Apocalyptic images are from the Old Testament and are re-interpreted and applied as a means of communicating John’s visions to us. As I quoted in a previous post, “The seen vision had to become a written vision,” so we could receive it. (see Fee below).
The Vision of Christ in Rev. 1 is of Messiah as Priest-King and Judge in a Temple Setting in Heaven
The writer of the general Epistle of Hebrews states Jesus is a Priest. But not just another Aaronic priest. Hebrews 6:19-20—
19 We have this as a sure and steadfast anchor of the soul, a hope that enters into the inner place behind the curtain, 20 where Jesus has gone as a forerunner on our behalf, having become a high priest forever after the order of Melchizedek.
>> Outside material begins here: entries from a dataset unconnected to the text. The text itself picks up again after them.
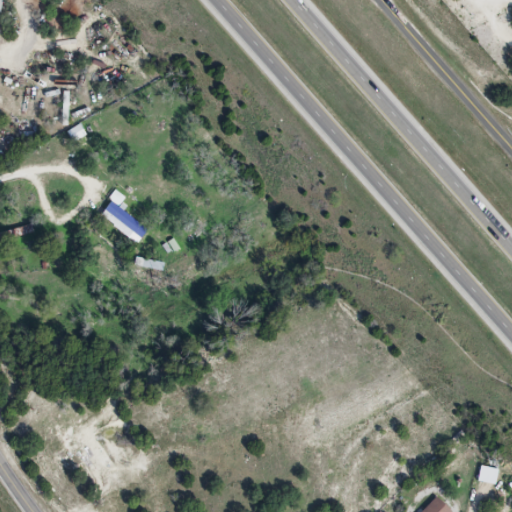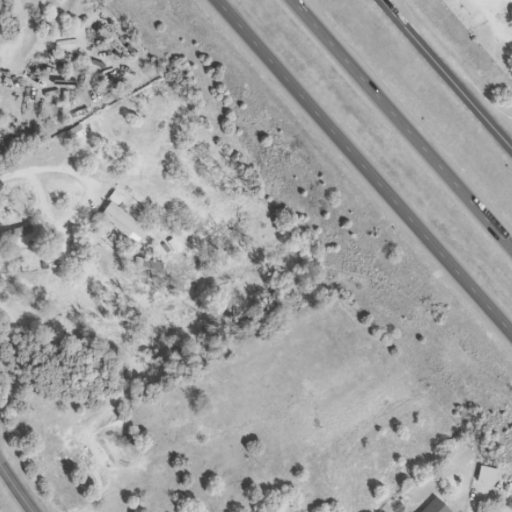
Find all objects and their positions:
road: (496, 2)
building: (0, 6)
road: (445, 74)
road: (398, 123)
road: (362, 164)
building: (122, 219)
building: (15, 234)
road: (15, 487)
building: (436, 507)
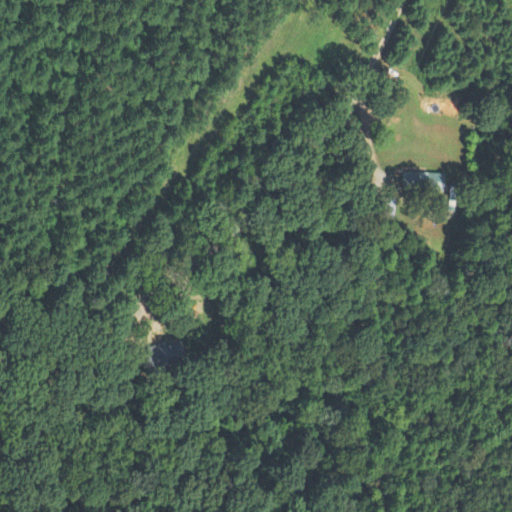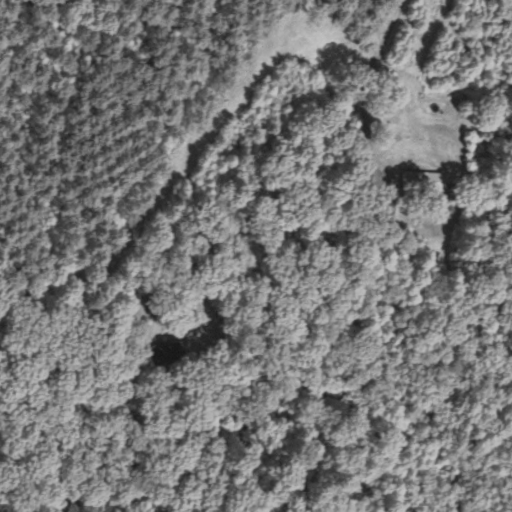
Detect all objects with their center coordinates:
road: (250, 171)
building: (421, 180)
building: (384, 207)
building: (160, 357)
Tabernacle layout from Logos Software
In the figure above, we see the Tabernacle itself. Two rooms on the key are:
(6) the Holy Place, where Aaronic priests regularly entered to perform their priestly rites;
(1) the Holy of Holies (or the most holy place) (3) separated by a Veil.
Only a High Priest could enter the most holy place once a year to offer blood of atonement. The only way he could be retrieved if he died inside the Most Holy place was by dragging him out by a rope tied to his leg. This was serious business and God impressed this upon the priests!
Hebrews 7 amplifies Christ’s Priesthood with details about Melchizedek—
1 For this Melchizedek, king of Salem, priest of the Most High God, met Abraham returning from the slaughter of the kings and blessed him… . (see ESV below; emphasis mine).
Jesus our Priest-King appears in a heavenly, temple setting in Rev. 1. We need to see the resemblance of this scene to the OT Tabernacle and Temple. Also, John adapts the images to his vision. We will see these adaptations and their significance in the next few posts.
B. B. Warfield famously described the Old Testament as a room “fully furnished but dimly lit.” By that he meant that all the fundamental elements of the gospel were revealed in the Old Testament but awaited the coming of Jesus Christ to be bathed in glorious light. (see Campbell below).
Next time the more about the vision!
*The Son of Man = “The term “Son of Man” is to be regarded as a proper noun that does not need the definite article in the original.” We rightly add it to the translation. Hendriksen, William. (1939). More Than Conquerors: An Interpretation of the Book of Revelation (p. 58). Baker Publishing Group. Kindle Edition.
Beale, G. K. (2015). Revelation: A Shorter Commentary. Grand Rapids, MI: Wm. B. Eerdmans Publishing Co.. Kindle Edition.
ESV. English Standard Version accessed from https://www.biblegateway.com/
Campbell, Iain. (2010). “Why the Old Testament?” Accessed January 21, 2019 from https://www.ligonier.org/learn/articles/why-old-testament/
Fee, Gordon D. Revelation (New Covenant Commentary Series). Cascade Books, an imprint of Wipf and Stock Publishers. Kindle Edition.
Ryken, L. and T. Longman. (1993). The Complete Literary Guide to the Bible. (Grand Rapids, MI: Zondervan Publishers). The Essay by Ryken on Revelation is helpful in setting the parameters of interpreting apocalyptic images correctly.